Cross-coin interpretation:

  • High beta with low R^2 means strong average market sensitivity but substantial idiosyncratic risk.
  • DOGE, XLM, and XRP show relatively high betas but lower R^2, indicating strong average market sensitivity alongside substantial coin-specific risk.
  • Sanity check: the MKT row should show beta =1 and R^2=1 when regressing MKT on itself.

Statistical reading guide:

  • Testing \beta=0: asks whether market exposure is statistically different from zero.
  • Confidence intervals: show plausible ranges for true exposure.
  • Economic significance (beta size) and statistical significance (p-value) are related but distinct.

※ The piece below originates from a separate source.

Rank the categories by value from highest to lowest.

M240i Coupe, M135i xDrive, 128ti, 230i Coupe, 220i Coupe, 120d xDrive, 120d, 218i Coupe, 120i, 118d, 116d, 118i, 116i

Crypto Market Index vs. Stock Market

Scatter relationship:

beta_SPY p_value(beta_SPY=0) p_value(beta_SPY=1) R_squared
0 1.8102 0.0001 0.0682 0.1489

Key results (in this sample):

  • SPY loading in MKT ~ SPY is positive and statistically significant (reject \beta_{SPY}=0).
  • Testing \beta_{SPY}=1: at the 5% level we fail to reject equality to 1, though the result is borderline at the 10% level.

Economic interpretation:

  • A positive, significant SPY loading indicates directional co-movement between crypto and equities.
  • But R^2 is still crucial: co-movement can be significant while a large share of crypto variation remains unexplained by equities.

Takeaways

  • This notebook applies the same regression logic from previous notes to a realistic asset-pricing use case.
  • Beta measures average market sensitivity; R^2 measures how much variation the market factor explains.
  • Crypto and equities co-move, but a large share of crypto risk remains crypto-specific.
  • Scope note: this notebook is an in-sample modeling exercise (fit and interpretation), not a trading backtest.